At one time we had five dogs, four Yorkies and a rescue mixture who went by the name of Heksie (in case you don’t know, there is an Afrikaans children’s book called “Liewe Heksie” which translates into ‘Beloved Little Witch’).  Our Heksie was certainly beloved.

Anyway, we are now down to one remaining Yorkie, Jessie.  We inherited her along with Poppy from previous owners who treated their dogs with considerable disrespect and certainly no love.  When those two Yorkies came into our lives Poppy turned out to be fairly normal while Jessie was erratic in her behaviour.  Our vet identified her as my dog.  Ever since then she has been my dog.

Several years later, living in a house full of love, at least for the pets, Jessie has settled down and is now a very special member of the family.  So special is she that it is quite appropriate to use the phrase ‘Spare the basket, spoil the dog’.  This doesn’t mean to say that Jessie never gets into her basket or at least lies on her cushions, but these occasions are principally limited to those rare hours when we leave her unattended in the house.  Then she has to languish in the scullery and I can be quite certain that when I open the scullery door and look in I will find some element of her presence which one could do without.  No big deal.

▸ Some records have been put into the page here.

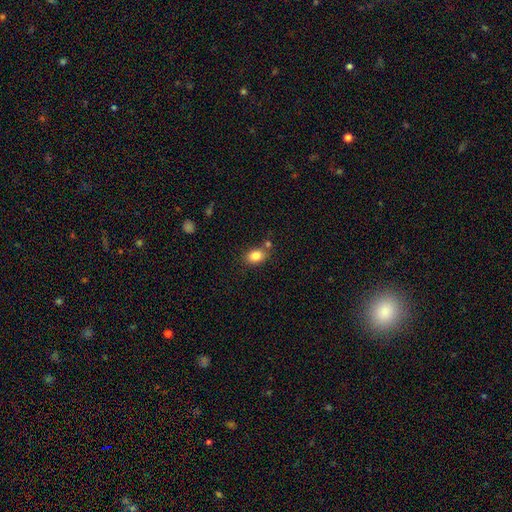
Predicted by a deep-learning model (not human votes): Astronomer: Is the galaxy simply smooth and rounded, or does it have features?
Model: smooth — 83%.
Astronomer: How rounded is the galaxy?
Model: in between — 70%.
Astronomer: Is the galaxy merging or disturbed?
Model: none — 73%.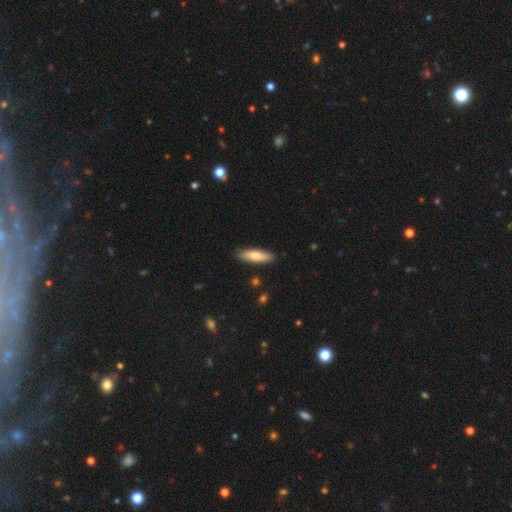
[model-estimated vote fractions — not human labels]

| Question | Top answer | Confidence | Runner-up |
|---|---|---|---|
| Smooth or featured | smooth | 76% | featured or disk (19%) |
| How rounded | cigar-shaped | 63% | in between (36%) |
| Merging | none | 88% | minor disturbance (9%) |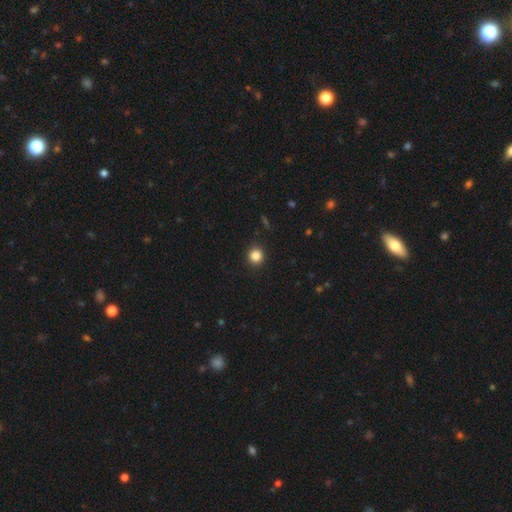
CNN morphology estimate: Overall: smooth (85%). How rounded: round (92%). Merging: none (92%).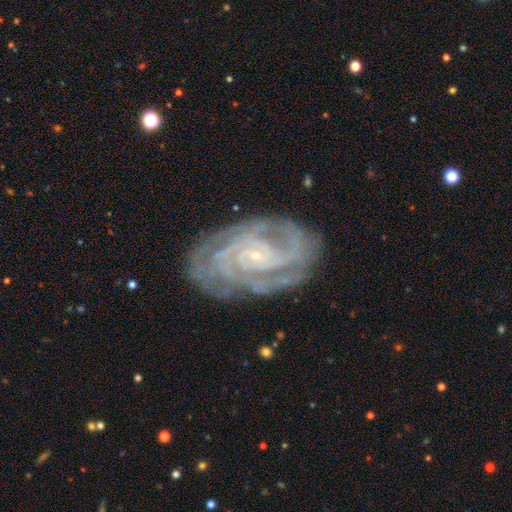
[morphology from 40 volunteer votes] Smooth or featured? featured or disk (92%)
Edge-on disk? no (100%)
Bar? no (70%)
Spiral arms? yes (97%)
Spiral winding? tight (83%)
Spiral arm count? 2 (78%)
Bulge size? small (86%)
Merging? none (79%)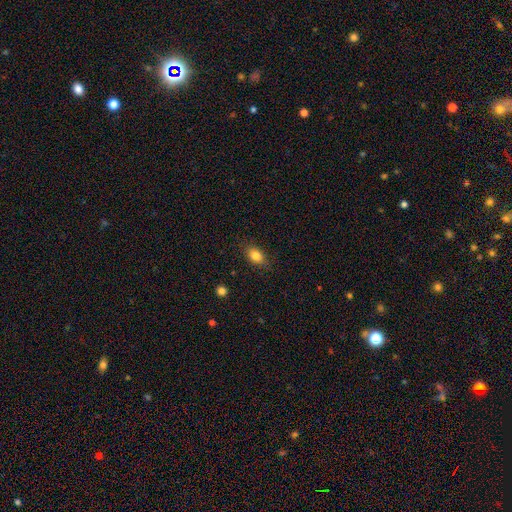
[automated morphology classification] Smooth or featured? smooth (84%)
How rounded? in between (82%)
Merging? none (84%)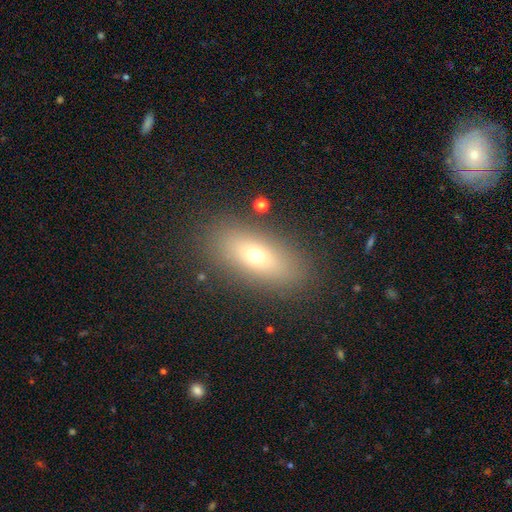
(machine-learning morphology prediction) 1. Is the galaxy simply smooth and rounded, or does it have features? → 63% smooth, 24% featured or disk, 13% star or artifact.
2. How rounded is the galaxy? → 70% in between, 23% cigar-shaped, 6% round.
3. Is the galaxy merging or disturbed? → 86% none, 9% minor disturbance, 4% major disturbance, 2% merger.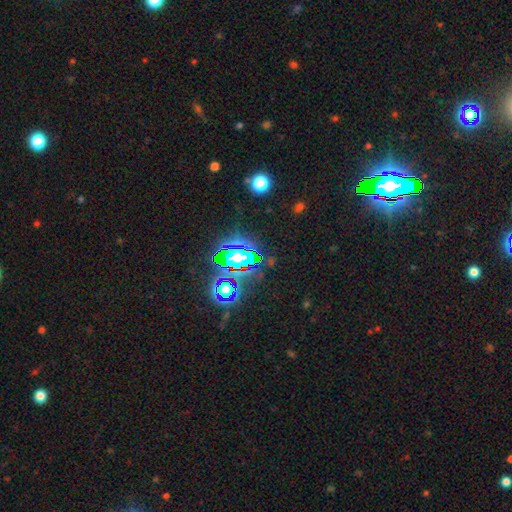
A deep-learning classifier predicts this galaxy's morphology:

So where is Jessie when we are at home?  She is either lying on the sofa or on the back of the sofa, taking no notice of whatever Alessandra and I may be doing, usually watching TV and reading at the same time.  Otherwise she might be asleep on our bed which means that she is lying between the headboard and my pillows, leaving me in as much discomfort as possible, invariably leading to neck ache.

This might be alright except that during the night Jessie will decide that she needs a drink of water.  Being of an age she does not relish jumping from the bed to the floor in the dark.  I have to put her down.  So she goes for a drink and then usually goes onto her blanket.  However, some little time later, maybe one or two hours, there will be a little bark which indicates that Jessie wishes to be picked up and put back on the bed.  It has been a long time since I have had a full night’s sleep.

How else might I refer to this somewhat spoiled dog?  How about food?  A new routine has recently developed.  Patrick, who looks after the house and arrives at about 07h00, will summon Jessie for breakfast at about 08h10.  Should Jessie still be asleep and not really be interested she might stay in bed till midday.  Alternatively (and this is part of the new routine) Jessie will condescend to go downstairs which, by the way, involves my going downstairs to unlock the bedroom door.  You might think that Jessie would then be completely ready for her breakfast.  No way.  She expects to be taken for a walk to the park, to be let off her lead to play with the other dogs.  She loves this and won’t eat until she has been treated accordingly.

As for what is in her food, there are the granules appropriately recommended by the vet and carefully selected, plus a treat which usually comprises roast chicken bought from Woolworths specially for Jessie.  No one else is allowed to touch it although occasionally either Alessandra or I will sneak a little bit.  Thus comprise her two meals of the day, lunch being served at precisely 13h00 at which point Jessie may let off steam if lunch is not ready.  What about the evening?  “Where is my treat?”, she looks at me.  Are you feeding it to me by hand?  If not, don’t expect me to eat it.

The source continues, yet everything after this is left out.